* begin Record excerpts *

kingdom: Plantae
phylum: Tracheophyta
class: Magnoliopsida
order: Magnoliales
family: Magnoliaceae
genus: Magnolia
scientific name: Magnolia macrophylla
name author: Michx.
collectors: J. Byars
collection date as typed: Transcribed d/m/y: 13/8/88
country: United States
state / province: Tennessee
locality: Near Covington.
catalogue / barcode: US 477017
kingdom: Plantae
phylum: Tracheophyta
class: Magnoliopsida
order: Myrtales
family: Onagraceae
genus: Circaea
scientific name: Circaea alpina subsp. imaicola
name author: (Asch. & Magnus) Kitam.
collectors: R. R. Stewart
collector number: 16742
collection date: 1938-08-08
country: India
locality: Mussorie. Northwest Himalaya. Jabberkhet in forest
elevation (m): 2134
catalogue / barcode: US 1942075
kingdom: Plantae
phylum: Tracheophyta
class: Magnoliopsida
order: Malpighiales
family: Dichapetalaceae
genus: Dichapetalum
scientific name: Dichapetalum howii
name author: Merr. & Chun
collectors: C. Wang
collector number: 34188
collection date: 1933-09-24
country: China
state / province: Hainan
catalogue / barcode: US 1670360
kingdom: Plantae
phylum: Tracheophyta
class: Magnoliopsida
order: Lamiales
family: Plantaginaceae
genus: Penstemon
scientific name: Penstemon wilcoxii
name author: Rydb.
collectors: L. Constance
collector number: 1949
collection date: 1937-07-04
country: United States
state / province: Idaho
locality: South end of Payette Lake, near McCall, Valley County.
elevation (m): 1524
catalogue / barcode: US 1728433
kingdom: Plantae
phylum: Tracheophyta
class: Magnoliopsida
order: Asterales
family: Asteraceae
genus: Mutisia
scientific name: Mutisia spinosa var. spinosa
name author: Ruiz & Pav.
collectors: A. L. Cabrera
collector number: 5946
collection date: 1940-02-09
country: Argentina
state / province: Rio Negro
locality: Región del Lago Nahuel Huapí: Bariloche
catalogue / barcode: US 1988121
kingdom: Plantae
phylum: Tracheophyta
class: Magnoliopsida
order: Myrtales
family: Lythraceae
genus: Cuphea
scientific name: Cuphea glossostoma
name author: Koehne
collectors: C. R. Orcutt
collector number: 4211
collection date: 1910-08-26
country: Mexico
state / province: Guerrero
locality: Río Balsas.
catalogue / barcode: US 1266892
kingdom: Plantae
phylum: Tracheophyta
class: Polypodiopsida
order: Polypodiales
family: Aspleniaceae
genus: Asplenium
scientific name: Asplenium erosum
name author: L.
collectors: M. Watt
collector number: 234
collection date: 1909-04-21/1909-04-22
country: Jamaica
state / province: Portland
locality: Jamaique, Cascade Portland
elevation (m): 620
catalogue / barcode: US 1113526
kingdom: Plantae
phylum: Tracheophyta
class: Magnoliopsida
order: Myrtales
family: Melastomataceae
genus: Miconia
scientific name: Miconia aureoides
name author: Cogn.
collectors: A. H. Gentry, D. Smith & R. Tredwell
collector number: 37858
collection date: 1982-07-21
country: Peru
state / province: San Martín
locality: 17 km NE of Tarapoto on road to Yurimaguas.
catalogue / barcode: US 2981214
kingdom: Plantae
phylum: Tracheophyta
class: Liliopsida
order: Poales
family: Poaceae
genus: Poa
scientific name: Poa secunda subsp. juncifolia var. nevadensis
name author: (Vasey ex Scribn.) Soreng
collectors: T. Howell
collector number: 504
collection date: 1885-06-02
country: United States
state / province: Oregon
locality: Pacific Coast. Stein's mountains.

* end Record excerpts *

Reproduce every line of the data above word for word, from the first "kingdom" entry through the last "locality" entry.

• Exercise output:
kingdom: Plantae
phylum: Tracheophyta
class: Magnoliopsida
order: Magnoliales
family: Magnoliaceae
genus: Magnolia
scientific name: Magnolia macrophylla
name author: Michx.
collectors: J. Byars
collection date as typed: Transcribed d/m/y: 13/8/88
country: United States
state / province: Tennessee
locality: Near Covington.
catalogue / barcode: US 477017
kingdom: Plantae
phylum: Tracheophyta
class: Magnoliopsida
order: Myrtales
family: Onagraceae
genus: Circaea
scientific name: Circaea alpina subsp. imaicola
name author: (Asch. & Magnus) Kitam.
collectors: R. R. Stewart
collector number: 16742
collection date: 1938-08-08
country: India
locality: Mussorie. Northwest Himalaya. Jabberkhet in forest
elevation (m): 2134
catalogue / barcode: US 1942075
kingdom: Plantae
phylum: Tracheophyta
class: Magnoliopsida
order: Malpighiales
family: Dichapetalaceae
genus: Dichapetalum
scientific name: Dichapetalum howii
name author: Merr. & Chun
collectors: C. Wang
collector number: 34188
collection date: 1933-09-24
country: China
state / province: Hainan
catalogue / barcode: US 1670360
kingdom: Plantae
phylum: Tracheophyta
class: Magnoliopsida
order: Lamiales
family: Plantaginaceae
genus: Penstemon
scientific name: Penstemon wilcoxii
name author: Rydb.
collectors: L. Constance
collector number: 1949
collection date: 1937-07-04
country: United States
state / province: Idaho
locality: South end of Payette Lake, near McCall, Valley County.
elevation (m): 1524
catalogue / barcode: US 1728433
kingdom: Plantae
phylum: Tracheophyta
class: Magnoliopsida
order: Asterales
family: Asteraceae
genus: Mutisia
scientific name: Mutisia spinosa var. spinosa
name author: Ruiz & Pav.
collectors: A. L. Cabrera
collector number: 5946
collection date: 1940-02-09
country: Argentina
state / province: Rio Negro
locality: Región del Lago Nahuel Huapí: Bariloche
catalogue / barcode: US 1988121
kingdom: Plantae
phylum: Tracheophyta
class: Magnoliopsida
order: Myrtales
family: Lythraceae
genus: Cuphea
scientific name: Cuphea glossostoma
name author: Koehne
collectors: C. R. Orcutt
collector number: 4211
collection date: 1910-08-26
country: Mexico
state / province: Guerrero
locality: Río Balsas.
catalogue / barcode: US 1266892
kingdom: Plantae
phylum: Tracheophyta
class: Polypodiopsida
order: Polypodiales
family: Aspleniaceae
genus: Asplenium
scientific name: Asplenium erosum
name author: L.
collectors: M. Watt
collector number: 234
collection date: 1909-04-21/1909-04-22
country: Jamaica
state / province: Portland
locality: Jamaique, Cascade Portland
elevation (m): 620
catalogue / barcode: US 1113526
kingdom: Plantae
phylum: Tracheophyta
class: Magnoliopsida
order: Myrtales
family: Melastomataceae
genus: Miconia
scientific name: Miconia aureoides
name author: Cogn.
collectors: A. H. Gentry, D. Smith & R. Tredwell
collector number: 37858
collection date: 1982-07-21
country: Peru
state / province: San Martín
locality: 17 km NE of Tarapoto on road to Yurimaguas.
catalogue / barcode: US 2981214
kingdom: Plantae
phylum: Tracheophyta
class: Liliopsida
order: Poales
family: Poaceae
genus: Poa
scientific name: Poa secunda subsp. juncifolia var. nevadensis
name author: (Vasey ex Scribn.) Soreng
collectors: T. Howell
collector number: 504
collection date: 1885-06-02
country: United States
state / province: Oregon
locality: Pacific Coast. Stein's mountains.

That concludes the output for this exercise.